━━━━━ Records provided ━━━━━

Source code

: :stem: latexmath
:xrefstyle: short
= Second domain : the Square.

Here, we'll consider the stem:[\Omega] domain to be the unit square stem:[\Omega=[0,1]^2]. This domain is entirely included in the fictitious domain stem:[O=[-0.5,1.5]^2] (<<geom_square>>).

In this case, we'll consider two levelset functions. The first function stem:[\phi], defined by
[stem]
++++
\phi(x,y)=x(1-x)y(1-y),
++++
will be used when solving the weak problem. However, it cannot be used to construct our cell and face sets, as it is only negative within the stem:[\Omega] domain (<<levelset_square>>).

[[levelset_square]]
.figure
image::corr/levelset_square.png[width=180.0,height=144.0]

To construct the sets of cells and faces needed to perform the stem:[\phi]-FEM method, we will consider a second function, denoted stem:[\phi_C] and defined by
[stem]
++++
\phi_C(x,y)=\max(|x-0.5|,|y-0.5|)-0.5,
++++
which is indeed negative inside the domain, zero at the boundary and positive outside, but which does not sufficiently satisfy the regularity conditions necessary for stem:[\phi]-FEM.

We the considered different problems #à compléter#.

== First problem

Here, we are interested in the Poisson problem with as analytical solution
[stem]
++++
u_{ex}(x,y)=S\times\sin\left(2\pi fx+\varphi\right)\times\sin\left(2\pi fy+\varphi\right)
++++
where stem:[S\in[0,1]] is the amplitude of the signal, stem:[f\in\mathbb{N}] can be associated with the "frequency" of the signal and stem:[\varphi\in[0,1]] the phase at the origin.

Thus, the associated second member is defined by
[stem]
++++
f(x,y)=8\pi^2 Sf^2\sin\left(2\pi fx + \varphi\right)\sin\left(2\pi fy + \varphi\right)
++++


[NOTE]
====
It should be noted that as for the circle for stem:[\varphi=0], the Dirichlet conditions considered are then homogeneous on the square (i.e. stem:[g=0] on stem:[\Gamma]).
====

━━━━━

Read through the entries and copy each line in which "sets" appears.

will be used when solving the weak problem. However, it cannot be used to construct our cell and face sets, as it is only negative within the stem:[\Omega] domain (<<levelset_square>>).
To construct the sets of cells and faces needed to perform the stem:[\phi]-FEM method, we will consider a second function, denoted stem:[\phi_C] and defined by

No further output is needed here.